Exercise: The entries are to be returned exactly, with images left out.

Excerpted records:

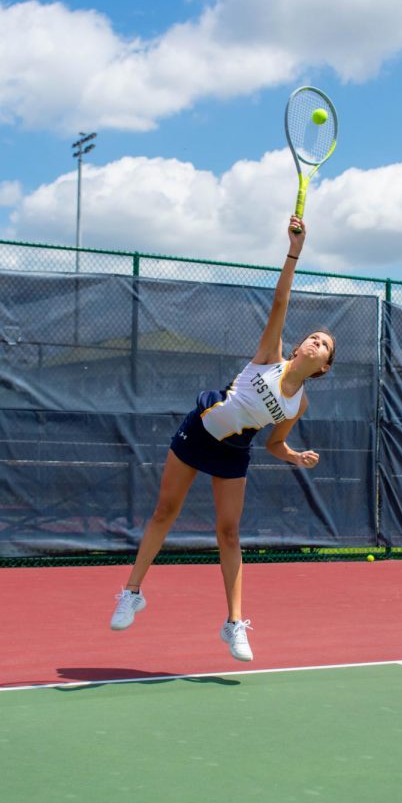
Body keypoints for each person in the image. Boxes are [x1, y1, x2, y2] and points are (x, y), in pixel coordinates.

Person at [110, 216, 336, 662]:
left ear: (325, 366)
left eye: (324, 344)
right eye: (312, 337)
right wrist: (294, 251)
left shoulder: (299, 405)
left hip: (235, 453)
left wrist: (293, 457)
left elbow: (273, 443)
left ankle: (233, 625)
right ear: (296, 348)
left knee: (229, 534)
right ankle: (132, 592)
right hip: (200, 429)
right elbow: (280, 301)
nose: (315, 342)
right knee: (164, 511)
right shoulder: (270, 357)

Response to this exercise:
Body keypoints for each person in the image. Boxes are [x1, y1, x2, y2] and points are (x, y), in pixel coordinates.

Person at [110, 216, 336, 662]:
left ear: (325, 366)
left eye: (324, 344)
right eye: (312, 337)
right wrist: (294, 251)
left shoulder: (299, 405)
left hip: (235, 453)
left wrist: (293, 457)
left elbow: (273, 443)
left ankle: (233, 625)
right ear: (296, 348)
left knee: (229, 534)
right ankle: (132, 592)
right hip: (200, 429)
right elbow: (280, 301)
nose: (315, 342)
right knee: (164, 511)
right shoulder: (270, 357)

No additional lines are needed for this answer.